Crédits photo : Damien Caillard pour la Une, ESC Clermont pour la photo du 1/3/18
Résumé/sommaire de l’article (cliquez sur les #liens pour accéder aux sections)
- #InnovationUsage – Traditionnellement, la France a favorisé le soutien et le financement de l’innovation technologique, notamment par les allègements fiscaux. Depuis 2013, la notion d’innovation d’usage se développe néanmoins avec davantage de subventions. Ce type d’innovation est plus lié aux besoins et au timing du marché, et ne s’embarrasse pas de brevets et de financements lourds. C’est ce qui motive Fabrice dans sa démarche entrepreneuriale et pédagogique.
- #EntrepreneuriatBiotech – De formation scientifique (neurosciences), Fabrice a très vite souhaité entreprendre. Il a été à l’origine de plusieurs start-ups en biotech : Nucléica, Neuronax, Galactis Pharma, ainsi qu’une collaboration avec le cabinet EuroBioBiz. C’est ainsi qu’il a réalisé des missions de structuration de l’écosystème recherche et entrepreneuriat sur l’Auvergne, à l’origine de Innovergne.

(Données de suivi de points)
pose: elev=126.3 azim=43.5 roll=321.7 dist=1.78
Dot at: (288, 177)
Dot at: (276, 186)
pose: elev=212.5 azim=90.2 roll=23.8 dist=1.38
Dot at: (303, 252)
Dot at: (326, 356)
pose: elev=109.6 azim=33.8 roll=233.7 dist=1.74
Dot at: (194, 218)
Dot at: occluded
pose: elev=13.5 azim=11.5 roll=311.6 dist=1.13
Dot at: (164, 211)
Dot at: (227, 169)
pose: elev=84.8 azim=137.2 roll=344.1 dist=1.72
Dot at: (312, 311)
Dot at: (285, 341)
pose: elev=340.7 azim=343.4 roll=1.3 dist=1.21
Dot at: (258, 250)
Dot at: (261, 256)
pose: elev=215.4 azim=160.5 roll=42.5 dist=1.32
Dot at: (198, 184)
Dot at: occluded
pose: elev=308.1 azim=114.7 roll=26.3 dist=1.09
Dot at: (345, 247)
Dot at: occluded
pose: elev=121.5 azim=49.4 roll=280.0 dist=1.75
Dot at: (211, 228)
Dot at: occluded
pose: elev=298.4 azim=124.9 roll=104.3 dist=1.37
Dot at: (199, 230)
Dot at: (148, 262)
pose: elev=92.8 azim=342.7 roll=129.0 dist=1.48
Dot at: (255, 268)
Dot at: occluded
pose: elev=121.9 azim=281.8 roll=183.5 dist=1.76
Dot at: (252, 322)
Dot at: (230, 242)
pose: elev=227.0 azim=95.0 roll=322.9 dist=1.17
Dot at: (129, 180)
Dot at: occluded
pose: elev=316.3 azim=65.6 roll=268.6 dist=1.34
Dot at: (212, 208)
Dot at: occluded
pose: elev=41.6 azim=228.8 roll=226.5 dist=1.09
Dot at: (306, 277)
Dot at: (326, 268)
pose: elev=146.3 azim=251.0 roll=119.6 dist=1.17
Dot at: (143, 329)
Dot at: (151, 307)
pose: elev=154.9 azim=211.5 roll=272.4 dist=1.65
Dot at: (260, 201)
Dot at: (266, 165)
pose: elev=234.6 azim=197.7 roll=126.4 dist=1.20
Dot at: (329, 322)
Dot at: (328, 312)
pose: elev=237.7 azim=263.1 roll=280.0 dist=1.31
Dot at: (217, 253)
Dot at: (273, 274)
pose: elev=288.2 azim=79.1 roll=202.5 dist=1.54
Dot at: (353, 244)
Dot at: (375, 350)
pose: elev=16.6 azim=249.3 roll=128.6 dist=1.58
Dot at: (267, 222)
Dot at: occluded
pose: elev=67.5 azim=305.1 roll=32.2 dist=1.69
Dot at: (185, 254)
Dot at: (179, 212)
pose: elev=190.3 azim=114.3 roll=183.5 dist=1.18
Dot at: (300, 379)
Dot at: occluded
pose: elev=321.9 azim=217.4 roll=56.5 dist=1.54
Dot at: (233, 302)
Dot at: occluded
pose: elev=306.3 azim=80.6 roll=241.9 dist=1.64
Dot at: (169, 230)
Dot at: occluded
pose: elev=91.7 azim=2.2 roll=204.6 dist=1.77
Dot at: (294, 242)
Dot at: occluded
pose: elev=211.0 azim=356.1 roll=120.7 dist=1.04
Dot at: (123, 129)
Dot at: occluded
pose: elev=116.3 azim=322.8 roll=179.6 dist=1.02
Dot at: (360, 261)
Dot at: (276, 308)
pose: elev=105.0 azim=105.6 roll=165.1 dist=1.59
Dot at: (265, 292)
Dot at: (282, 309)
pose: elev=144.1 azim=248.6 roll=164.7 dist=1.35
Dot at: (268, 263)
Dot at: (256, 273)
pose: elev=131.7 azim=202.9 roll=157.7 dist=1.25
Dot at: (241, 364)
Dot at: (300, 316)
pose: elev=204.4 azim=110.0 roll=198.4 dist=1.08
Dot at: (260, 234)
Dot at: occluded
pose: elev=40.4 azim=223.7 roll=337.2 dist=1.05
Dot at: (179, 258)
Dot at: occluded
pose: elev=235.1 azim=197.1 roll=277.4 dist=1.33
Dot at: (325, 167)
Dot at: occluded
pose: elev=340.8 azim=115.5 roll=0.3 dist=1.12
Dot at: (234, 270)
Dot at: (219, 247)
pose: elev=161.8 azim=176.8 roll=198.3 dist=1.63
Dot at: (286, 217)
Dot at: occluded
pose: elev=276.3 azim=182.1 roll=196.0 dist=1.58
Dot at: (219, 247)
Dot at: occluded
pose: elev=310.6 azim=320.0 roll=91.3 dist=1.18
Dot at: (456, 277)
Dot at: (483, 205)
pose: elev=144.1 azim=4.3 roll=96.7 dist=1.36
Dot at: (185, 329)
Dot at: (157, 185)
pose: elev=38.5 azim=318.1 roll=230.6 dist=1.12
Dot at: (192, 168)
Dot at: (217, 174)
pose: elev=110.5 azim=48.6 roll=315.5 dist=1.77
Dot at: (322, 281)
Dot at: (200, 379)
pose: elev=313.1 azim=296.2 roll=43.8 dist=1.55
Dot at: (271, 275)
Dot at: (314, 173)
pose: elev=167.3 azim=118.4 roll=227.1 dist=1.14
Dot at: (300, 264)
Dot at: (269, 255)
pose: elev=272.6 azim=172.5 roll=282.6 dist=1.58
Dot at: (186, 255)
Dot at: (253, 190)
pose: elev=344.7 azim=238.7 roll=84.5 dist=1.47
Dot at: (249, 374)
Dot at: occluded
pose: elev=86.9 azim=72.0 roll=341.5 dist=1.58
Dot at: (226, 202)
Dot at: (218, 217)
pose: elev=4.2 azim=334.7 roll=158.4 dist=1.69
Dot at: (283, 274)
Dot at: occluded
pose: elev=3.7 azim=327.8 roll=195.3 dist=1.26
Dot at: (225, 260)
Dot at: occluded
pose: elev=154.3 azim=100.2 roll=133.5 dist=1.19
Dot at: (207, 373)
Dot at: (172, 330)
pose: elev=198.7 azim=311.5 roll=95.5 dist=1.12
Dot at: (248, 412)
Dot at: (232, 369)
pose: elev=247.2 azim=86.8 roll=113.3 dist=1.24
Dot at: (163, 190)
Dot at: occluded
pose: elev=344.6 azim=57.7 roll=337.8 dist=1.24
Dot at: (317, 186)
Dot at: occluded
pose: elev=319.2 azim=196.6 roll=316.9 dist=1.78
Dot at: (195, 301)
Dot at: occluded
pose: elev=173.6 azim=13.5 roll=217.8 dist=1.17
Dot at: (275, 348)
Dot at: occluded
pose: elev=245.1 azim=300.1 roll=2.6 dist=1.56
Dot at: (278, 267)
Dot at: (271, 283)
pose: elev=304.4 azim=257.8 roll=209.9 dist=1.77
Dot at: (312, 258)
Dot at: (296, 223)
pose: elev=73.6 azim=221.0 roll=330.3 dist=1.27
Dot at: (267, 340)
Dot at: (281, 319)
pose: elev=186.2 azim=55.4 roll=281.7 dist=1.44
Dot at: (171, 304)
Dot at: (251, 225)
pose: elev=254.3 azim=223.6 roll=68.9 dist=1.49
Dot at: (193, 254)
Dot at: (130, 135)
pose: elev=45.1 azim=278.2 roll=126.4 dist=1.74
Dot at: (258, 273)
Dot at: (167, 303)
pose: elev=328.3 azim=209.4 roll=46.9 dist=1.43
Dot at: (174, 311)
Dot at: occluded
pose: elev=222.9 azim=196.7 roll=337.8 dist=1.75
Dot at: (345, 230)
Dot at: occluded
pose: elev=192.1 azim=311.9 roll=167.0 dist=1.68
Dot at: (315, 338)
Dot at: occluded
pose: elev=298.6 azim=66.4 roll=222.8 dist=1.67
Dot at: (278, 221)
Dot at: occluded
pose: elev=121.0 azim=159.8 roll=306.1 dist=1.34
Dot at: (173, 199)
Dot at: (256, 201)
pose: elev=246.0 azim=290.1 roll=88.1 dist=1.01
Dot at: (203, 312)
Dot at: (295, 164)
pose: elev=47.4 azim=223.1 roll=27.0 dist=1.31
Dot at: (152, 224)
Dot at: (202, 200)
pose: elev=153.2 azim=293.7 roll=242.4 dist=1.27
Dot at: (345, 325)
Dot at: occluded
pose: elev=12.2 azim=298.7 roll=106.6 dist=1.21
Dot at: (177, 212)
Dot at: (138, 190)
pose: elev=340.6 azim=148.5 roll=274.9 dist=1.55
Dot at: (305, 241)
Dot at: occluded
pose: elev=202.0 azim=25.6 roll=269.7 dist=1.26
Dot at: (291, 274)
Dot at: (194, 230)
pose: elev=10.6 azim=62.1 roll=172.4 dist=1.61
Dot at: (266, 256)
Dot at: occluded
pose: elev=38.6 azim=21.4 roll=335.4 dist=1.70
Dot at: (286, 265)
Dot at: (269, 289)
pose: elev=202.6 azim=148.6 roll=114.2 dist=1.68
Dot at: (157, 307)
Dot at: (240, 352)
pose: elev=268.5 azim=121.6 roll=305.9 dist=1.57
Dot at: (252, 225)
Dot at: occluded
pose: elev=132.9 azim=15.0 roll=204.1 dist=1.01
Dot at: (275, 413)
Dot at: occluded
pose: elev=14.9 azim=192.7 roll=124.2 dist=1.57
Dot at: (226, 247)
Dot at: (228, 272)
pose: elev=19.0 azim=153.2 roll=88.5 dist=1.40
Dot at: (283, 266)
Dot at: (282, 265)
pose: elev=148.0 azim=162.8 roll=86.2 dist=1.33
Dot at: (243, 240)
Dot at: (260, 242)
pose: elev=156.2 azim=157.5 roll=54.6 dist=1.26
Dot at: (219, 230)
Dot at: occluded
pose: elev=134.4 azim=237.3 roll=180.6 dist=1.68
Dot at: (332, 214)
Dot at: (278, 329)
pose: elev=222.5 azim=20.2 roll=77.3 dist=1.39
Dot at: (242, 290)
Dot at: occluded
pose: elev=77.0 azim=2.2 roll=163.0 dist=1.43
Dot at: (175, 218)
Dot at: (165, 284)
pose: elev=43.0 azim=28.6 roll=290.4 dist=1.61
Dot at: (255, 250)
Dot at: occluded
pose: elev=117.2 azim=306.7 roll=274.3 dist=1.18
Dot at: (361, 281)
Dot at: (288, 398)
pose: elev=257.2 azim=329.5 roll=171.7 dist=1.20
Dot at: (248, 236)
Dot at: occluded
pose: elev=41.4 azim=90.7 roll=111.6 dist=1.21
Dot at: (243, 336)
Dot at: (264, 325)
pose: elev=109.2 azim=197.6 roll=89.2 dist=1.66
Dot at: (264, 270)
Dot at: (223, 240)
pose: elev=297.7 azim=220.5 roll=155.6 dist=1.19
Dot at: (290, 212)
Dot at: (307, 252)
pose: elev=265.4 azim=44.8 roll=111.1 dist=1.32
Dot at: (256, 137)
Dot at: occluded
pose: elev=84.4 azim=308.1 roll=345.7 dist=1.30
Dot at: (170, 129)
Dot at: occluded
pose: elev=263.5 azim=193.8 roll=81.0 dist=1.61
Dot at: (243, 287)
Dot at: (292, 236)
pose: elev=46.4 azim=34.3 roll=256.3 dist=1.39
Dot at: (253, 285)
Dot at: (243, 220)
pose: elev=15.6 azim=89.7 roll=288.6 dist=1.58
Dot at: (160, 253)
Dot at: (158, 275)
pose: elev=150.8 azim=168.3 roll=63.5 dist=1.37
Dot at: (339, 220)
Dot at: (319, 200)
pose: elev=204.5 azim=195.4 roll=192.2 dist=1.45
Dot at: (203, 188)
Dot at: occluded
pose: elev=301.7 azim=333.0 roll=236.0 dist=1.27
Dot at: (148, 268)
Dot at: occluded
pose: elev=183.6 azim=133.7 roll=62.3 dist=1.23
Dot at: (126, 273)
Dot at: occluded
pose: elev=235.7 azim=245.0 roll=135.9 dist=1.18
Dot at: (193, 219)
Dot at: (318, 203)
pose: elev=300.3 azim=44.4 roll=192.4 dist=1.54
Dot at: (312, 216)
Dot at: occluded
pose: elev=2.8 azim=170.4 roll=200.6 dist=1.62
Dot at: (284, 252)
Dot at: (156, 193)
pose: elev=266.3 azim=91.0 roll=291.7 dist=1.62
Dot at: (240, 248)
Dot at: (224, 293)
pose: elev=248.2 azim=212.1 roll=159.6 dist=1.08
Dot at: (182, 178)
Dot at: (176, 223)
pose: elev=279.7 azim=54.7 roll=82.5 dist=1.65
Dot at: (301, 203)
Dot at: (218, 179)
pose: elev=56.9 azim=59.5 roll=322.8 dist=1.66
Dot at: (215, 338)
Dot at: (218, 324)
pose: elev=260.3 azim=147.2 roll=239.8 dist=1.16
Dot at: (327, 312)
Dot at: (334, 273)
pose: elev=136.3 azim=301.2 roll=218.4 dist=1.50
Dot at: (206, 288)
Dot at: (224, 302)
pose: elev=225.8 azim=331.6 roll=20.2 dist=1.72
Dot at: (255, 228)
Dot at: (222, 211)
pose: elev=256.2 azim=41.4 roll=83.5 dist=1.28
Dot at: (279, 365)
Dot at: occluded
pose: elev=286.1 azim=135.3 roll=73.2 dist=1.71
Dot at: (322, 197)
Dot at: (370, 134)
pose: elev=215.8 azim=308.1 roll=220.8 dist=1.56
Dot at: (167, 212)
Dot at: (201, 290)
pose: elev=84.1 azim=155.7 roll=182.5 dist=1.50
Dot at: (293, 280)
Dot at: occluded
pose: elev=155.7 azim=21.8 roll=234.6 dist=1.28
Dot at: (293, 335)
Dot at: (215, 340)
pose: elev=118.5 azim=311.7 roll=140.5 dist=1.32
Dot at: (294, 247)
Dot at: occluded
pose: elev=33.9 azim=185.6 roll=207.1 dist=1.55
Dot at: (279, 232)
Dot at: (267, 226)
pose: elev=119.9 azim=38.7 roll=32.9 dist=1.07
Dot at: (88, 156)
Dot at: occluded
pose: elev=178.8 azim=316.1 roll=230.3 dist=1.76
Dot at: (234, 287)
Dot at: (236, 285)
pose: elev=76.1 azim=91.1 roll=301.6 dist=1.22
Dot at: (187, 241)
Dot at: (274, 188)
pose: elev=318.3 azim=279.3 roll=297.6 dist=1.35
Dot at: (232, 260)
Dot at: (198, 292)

▶ CONSIGNES DE TRAVAIL: D'après l'extrait présenté, depuis quelle année la notion d'innovation d'usage se développe-t-elle en France ?

▶ ESPACE DE RÉPONSE: Depuis 2013.